* What you are asked to do: As the answer, set down the lines below from the one containing "X42545000Y-34417000D01*" through the one containing "X29972000Y-5969000D01*", exactly and inclusively, and no others.

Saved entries

=== Begin Enclosure ===

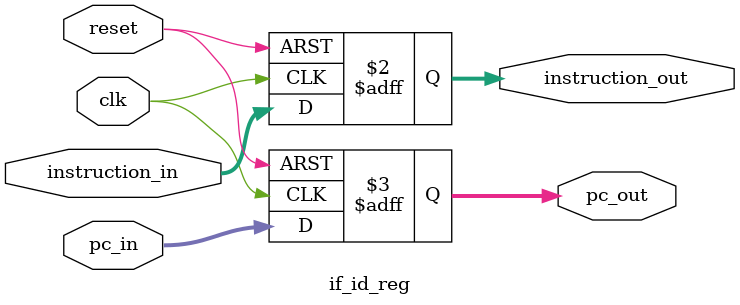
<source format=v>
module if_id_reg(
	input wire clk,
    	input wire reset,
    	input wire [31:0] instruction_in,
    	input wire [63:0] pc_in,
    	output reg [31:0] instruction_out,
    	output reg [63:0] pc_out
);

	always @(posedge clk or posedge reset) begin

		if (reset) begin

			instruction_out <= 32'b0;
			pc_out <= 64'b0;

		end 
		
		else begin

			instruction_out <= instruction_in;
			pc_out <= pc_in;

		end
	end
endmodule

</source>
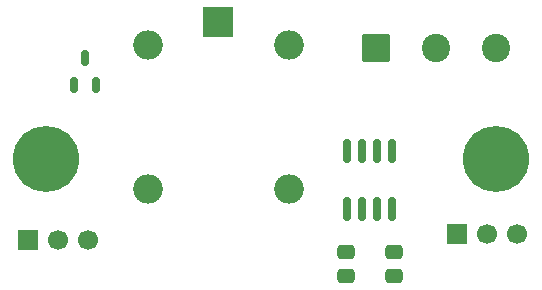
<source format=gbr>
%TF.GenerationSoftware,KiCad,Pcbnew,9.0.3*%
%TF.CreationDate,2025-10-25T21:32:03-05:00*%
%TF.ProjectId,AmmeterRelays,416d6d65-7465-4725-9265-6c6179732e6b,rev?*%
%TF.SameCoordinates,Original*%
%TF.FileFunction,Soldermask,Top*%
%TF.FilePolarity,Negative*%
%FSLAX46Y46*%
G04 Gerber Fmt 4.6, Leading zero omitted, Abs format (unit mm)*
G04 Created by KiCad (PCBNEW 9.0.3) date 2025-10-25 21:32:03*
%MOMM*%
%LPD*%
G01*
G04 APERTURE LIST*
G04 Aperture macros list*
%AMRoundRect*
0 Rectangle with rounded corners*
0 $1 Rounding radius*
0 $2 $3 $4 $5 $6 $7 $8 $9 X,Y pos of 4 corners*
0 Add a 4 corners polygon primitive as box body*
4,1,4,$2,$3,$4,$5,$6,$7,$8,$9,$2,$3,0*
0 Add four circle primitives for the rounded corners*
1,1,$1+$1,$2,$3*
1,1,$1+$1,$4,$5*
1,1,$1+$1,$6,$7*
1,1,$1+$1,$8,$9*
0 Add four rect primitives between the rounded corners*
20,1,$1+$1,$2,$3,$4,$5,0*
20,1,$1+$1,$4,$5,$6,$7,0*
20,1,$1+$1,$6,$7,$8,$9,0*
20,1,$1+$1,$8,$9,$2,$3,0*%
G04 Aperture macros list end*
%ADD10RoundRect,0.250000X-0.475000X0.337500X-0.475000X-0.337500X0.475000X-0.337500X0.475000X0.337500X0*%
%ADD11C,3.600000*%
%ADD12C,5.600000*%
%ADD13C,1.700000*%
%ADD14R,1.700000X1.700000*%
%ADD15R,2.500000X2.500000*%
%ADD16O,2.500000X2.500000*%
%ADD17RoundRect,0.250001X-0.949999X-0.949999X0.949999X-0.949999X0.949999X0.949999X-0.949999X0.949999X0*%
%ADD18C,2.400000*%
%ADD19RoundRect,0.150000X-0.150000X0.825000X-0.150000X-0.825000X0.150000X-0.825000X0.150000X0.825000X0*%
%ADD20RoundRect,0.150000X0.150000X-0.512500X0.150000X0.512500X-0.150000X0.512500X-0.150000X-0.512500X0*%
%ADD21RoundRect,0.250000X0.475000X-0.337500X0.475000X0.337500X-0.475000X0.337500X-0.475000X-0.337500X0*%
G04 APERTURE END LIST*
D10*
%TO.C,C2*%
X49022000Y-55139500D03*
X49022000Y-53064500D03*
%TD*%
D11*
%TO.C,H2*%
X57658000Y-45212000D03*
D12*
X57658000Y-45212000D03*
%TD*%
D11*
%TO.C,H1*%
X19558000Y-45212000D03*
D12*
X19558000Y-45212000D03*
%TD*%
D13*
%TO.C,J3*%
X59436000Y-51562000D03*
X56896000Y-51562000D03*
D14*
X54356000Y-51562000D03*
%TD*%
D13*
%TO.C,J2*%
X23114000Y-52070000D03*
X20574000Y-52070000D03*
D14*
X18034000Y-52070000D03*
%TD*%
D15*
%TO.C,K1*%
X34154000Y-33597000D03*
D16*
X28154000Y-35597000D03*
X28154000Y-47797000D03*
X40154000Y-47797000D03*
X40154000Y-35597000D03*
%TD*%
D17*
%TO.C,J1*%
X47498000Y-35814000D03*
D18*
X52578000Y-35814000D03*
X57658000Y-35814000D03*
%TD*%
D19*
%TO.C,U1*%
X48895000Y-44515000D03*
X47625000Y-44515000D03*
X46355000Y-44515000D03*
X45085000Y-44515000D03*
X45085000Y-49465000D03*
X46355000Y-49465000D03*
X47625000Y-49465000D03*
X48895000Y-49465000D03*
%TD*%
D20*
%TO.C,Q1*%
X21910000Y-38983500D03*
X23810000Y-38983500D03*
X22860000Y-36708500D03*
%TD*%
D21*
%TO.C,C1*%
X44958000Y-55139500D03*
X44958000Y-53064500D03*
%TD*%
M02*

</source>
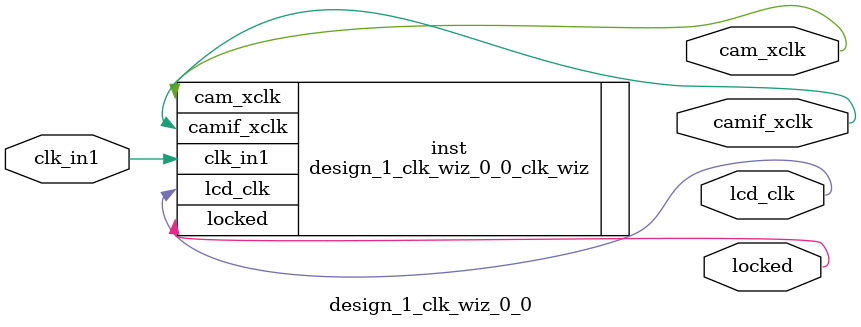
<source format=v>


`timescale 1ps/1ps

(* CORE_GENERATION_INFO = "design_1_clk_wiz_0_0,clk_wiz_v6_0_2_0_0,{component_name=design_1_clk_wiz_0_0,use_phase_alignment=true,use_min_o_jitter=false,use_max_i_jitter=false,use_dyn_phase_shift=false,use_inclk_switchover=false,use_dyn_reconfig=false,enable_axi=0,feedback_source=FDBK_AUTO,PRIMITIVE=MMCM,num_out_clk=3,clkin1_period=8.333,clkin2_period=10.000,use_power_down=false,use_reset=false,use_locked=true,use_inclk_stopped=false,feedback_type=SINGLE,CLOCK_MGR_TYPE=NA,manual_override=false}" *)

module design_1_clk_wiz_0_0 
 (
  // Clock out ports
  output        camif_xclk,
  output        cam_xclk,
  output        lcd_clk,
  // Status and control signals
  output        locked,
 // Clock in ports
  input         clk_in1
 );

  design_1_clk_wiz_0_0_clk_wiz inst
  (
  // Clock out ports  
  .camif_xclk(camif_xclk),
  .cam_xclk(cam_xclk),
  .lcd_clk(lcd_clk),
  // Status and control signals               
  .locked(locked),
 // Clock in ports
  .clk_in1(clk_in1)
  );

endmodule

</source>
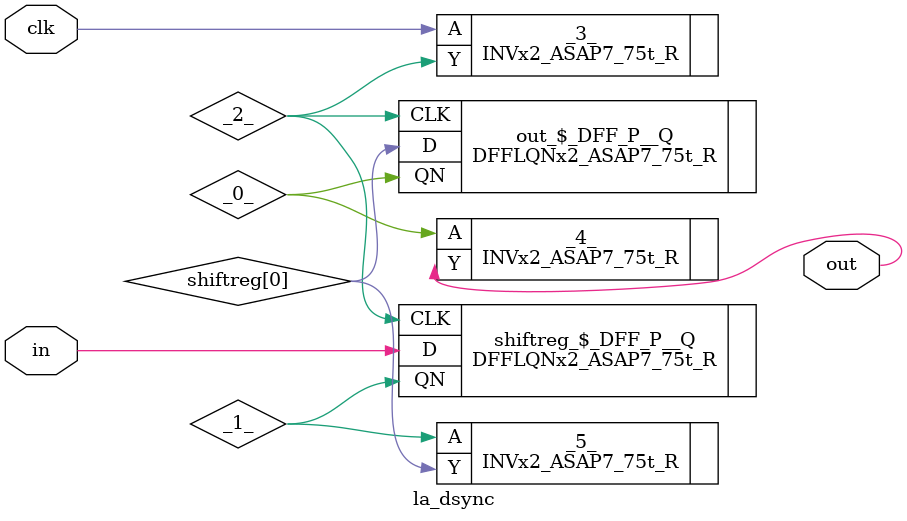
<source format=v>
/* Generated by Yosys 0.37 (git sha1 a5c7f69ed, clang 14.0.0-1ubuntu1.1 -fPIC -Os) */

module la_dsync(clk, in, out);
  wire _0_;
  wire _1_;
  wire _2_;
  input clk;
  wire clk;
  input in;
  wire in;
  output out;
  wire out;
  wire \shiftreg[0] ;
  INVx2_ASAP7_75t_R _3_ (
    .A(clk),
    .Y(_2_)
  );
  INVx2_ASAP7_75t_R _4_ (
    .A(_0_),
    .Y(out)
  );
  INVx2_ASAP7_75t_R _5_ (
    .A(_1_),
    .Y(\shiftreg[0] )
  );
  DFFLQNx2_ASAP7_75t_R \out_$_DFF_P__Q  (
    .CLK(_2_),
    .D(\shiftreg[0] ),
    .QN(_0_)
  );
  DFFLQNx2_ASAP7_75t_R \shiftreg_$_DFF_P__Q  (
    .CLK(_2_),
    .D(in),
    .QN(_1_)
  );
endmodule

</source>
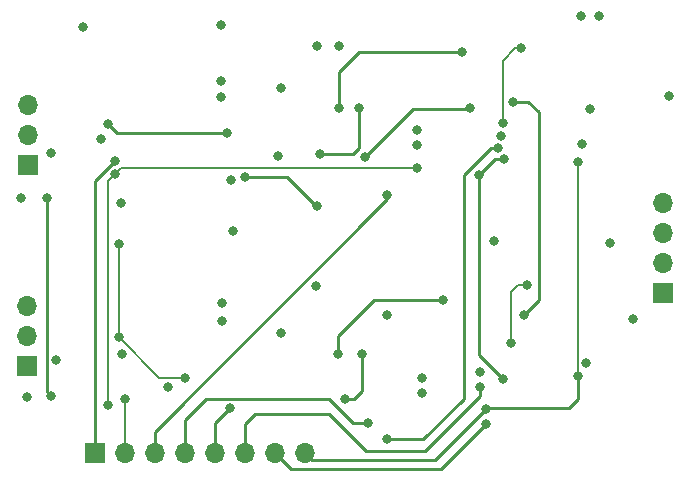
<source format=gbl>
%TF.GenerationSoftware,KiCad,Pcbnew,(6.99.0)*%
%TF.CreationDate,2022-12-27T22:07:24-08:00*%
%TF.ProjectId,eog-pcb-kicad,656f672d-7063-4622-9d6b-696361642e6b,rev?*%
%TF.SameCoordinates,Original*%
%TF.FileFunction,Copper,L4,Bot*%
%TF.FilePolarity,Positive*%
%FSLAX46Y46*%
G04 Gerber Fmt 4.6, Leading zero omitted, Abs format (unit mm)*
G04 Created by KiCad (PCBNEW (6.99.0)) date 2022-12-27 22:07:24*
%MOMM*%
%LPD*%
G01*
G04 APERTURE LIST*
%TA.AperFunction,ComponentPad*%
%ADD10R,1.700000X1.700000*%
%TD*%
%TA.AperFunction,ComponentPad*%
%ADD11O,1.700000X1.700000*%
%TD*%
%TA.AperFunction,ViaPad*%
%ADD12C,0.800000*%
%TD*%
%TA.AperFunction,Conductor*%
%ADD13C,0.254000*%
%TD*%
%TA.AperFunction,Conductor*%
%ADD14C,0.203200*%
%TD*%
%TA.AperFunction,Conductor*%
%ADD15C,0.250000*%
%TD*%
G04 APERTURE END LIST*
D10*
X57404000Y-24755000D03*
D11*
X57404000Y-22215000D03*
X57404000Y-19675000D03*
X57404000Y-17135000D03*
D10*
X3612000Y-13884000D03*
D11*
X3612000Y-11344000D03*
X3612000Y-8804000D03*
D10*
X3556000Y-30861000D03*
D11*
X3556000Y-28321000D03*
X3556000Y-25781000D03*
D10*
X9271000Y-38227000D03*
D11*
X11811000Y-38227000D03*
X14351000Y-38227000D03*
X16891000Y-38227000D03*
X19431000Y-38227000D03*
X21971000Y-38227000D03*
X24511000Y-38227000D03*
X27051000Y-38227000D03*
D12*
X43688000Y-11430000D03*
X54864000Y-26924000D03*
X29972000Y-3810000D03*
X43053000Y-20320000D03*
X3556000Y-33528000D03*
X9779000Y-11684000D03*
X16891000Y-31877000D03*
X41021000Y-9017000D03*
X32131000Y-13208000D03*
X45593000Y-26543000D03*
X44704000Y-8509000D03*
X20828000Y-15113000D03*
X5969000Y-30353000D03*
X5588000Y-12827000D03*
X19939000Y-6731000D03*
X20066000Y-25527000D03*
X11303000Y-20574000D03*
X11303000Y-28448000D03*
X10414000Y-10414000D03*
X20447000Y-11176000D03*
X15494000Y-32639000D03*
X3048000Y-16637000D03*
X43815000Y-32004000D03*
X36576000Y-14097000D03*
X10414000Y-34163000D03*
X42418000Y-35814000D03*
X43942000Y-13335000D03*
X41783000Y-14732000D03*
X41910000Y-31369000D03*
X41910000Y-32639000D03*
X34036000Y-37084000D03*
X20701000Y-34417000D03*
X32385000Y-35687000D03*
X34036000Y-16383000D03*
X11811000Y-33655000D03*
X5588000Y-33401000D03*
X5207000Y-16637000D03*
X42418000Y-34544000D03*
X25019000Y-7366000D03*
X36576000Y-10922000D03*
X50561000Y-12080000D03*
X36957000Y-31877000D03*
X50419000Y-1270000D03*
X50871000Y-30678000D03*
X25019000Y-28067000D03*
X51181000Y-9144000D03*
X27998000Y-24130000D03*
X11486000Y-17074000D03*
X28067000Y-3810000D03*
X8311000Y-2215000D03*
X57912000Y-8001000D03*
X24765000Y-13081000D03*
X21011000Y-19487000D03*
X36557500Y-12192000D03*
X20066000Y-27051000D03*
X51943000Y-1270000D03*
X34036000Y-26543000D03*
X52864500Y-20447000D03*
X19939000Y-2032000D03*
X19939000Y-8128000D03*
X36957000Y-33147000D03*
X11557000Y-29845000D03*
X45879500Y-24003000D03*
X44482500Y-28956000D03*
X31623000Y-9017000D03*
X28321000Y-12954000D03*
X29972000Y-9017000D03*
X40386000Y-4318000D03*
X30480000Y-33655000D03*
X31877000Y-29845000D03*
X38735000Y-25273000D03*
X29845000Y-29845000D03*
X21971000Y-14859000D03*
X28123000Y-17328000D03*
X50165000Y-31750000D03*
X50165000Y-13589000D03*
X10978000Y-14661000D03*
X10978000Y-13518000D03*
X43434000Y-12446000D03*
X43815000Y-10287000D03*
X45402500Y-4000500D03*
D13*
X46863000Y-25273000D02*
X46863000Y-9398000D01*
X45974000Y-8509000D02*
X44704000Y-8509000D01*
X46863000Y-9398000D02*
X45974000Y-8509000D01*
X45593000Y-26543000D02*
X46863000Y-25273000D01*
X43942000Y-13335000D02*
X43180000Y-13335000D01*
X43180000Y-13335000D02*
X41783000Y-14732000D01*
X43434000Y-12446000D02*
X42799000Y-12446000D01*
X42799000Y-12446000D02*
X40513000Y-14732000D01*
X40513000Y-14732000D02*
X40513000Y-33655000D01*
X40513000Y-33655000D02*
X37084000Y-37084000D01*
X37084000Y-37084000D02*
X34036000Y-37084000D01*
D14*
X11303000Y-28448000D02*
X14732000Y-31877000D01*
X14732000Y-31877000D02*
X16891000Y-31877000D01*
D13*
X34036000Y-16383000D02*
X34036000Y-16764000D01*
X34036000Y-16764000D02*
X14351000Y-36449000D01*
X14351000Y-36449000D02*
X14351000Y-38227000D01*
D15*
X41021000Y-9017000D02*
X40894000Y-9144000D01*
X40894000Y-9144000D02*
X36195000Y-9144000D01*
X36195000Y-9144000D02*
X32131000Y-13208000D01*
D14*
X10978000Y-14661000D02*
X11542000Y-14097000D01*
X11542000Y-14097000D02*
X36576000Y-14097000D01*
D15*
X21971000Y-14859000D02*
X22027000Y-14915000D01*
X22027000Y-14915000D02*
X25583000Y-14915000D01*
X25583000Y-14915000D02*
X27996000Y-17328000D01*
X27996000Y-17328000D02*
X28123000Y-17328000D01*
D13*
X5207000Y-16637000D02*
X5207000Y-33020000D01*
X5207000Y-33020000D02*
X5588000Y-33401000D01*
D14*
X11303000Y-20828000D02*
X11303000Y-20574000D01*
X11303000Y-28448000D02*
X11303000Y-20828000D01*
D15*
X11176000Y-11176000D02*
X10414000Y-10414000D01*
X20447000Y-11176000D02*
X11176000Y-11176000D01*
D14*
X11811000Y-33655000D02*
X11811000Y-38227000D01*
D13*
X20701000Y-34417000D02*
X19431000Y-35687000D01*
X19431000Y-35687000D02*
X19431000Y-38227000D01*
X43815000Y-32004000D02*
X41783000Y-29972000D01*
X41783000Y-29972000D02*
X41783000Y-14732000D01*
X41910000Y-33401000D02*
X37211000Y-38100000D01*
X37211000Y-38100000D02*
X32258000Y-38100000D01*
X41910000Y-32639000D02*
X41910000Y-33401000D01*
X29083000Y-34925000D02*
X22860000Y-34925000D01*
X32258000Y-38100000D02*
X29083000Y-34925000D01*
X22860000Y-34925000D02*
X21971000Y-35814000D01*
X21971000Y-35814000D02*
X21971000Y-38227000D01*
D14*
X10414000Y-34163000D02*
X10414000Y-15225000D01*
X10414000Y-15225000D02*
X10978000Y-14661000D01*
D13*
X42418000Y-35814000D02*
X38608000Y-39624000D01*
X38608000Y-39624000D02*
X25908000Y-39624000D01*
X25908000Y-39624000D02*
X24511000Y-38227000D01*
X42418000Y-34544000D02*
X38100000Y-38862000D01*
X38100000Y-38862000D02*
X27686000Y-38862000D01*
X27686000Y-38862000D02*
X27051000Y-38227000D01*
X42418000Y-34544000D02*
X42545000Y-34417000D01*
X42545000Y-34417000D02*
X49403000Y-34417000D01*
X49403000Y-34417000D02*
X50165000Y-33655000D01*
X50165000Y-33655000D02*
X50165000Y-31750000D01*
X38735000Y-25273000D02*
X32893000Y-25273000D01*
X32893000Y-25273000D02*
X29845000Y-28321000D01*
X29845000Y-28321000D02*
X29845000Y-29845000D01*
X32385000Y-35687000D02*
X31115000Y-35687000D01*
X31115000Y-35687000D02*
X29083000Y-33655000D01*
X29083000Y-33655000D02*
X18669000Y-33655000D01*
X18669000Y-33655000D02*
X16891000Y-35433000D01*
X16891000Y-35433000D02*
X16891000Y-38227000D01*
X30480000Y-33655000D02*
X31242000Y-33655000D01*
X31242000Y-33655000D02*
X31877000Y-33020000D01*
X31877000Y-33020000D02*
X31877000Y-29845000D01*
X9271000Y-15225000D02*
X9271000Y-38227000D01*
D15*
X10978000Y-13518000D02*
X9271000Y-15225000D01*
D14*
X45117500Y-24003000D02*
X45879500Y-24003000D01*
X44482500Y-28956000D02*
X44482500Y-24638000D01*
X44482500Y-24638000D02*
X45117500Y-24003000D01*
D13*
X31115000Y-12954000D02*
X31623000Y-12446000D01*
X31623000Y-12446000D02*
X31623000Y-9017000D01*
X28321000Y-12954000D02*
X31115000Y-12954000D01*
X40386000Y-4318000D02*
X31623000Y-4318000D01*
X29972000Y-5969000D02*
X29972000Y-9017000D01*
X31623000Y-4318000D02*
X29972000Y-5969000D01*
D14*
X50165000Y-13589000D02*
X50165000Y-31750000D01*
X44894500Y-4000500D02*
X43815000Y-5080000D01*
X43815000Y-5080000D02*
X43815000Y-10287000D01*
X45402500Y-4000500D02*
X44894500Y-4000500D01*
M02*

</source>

=== End Enclosure ===

* Output for this task:
X42545000Y-34417000D01*
X42545000Y-34417000D02*
X49403000Y-34417000D01*
X49403000Y-34417000D02*
X50165000Y-33655000D01*
X50165000Y-33655000D02*
X50165000Y-31750000D01*
X38735000Y-25273000D02*
X32893000Y-25273000D01*
X32893000Y-25273000D02*
X29845000Y-28321000D01*
X29845000Y-28321000D02*
X29845000Y-29845000D01*
X32385000Y-35687000D02*
X31115000Y-35687000D01*
X31115000Y-35687000D02*
X29083000Y-33655000D01*
X29083000Y-33655000D02*
X18669000Y-33655000D01*
X18669000Y-33655000D02*
X16891000Y-35433000D01*
X16891000Y-35433000D02*
X16891000Y-38227000D01*
X30480000Y-33655000D02*
X31242000Y-33655000D01*
X31242000Y-33655000D02*
X31877000Y-33020000D01*
X31877000Y-33020000D02*
X31877000Y-29845000D01*
X9271000Y-15225000D02*
X9271000Y-38227000D01*
D15*
X10978000Y-13518000D02*
X9271000Y-15225000D01*
D14*
X45117500Y-24003000D02*
X45879500Y-24003000D01*
X44482500Y-28956000D02*
X44482500Y-24638000D01*
X44482500Y-24638000D02*
X45117500Y-24003000D01*
D13*
X31115000Y-12954000D02*
X31623000Y-12446000D01*
X31623000Y-12446000D02*
X31623000Y-9017000D01*
X28321000Y-12954000D02*
X31115000Y-12954000D01*
X40386000Y-4318000D02*
X31623000Y-4318000D01*
X29972000Y-5969000D02*
X29972000Y-9017000D01*
X31623000Y-4318000D02*
X29972000Y-5969000D01*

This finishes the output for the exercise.